## Brief
A faithful repeat of all the records, with no image kept, is the required answer.

## Data for the task
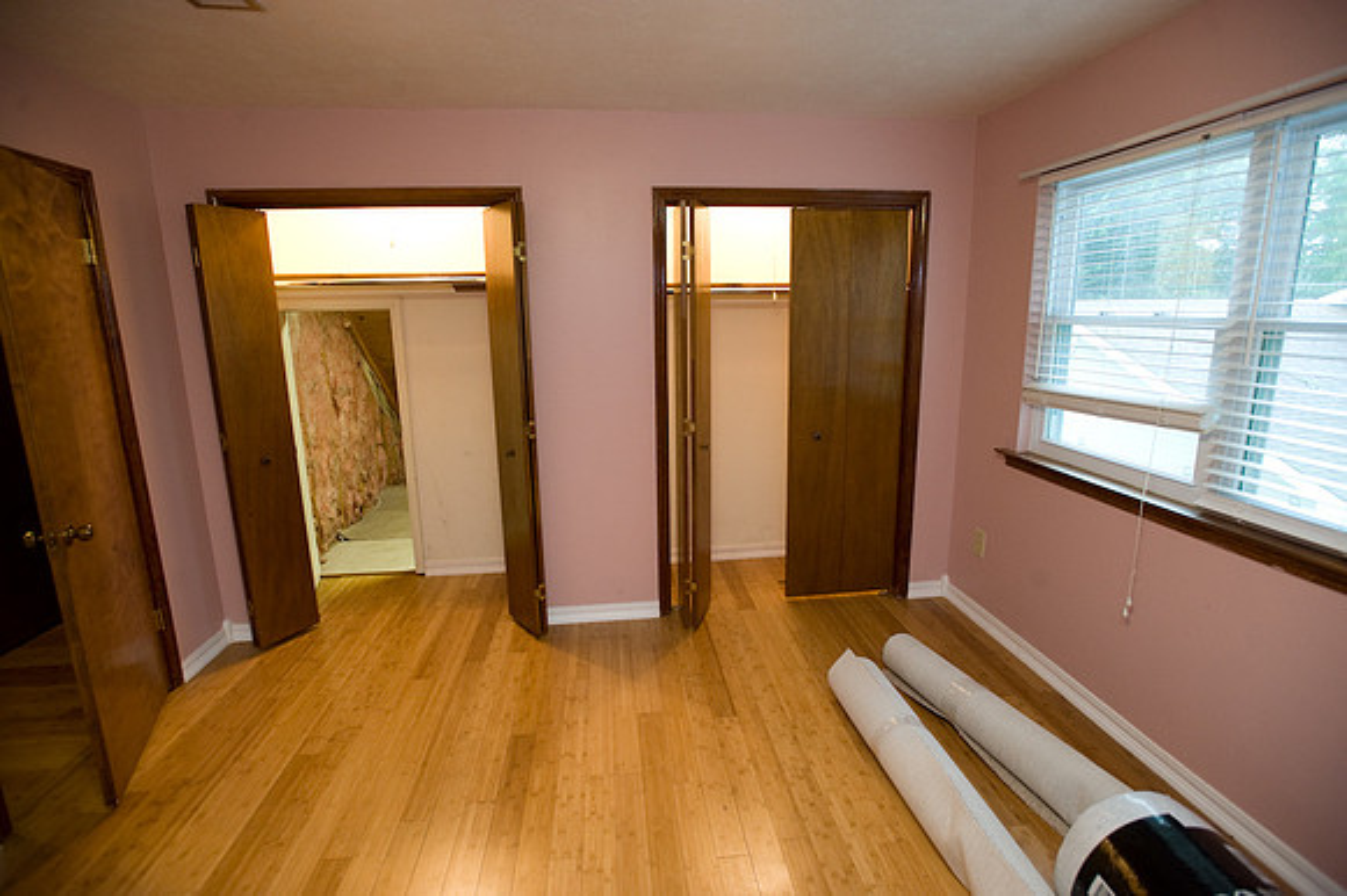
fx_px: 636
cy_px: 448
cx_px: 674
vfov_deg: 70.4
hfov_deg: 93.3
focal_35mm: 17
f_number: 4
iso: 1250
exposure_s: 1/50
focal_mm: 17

## Answer to the problem
fx_px: 636
cy_px: 448
cx_px: 674
vfov_deg: 70.4
hfov_deg: 93.3
focal_35mm: 17
f_number: 4
iso: 1250
exposure_s: 1/50
focal_mm: 17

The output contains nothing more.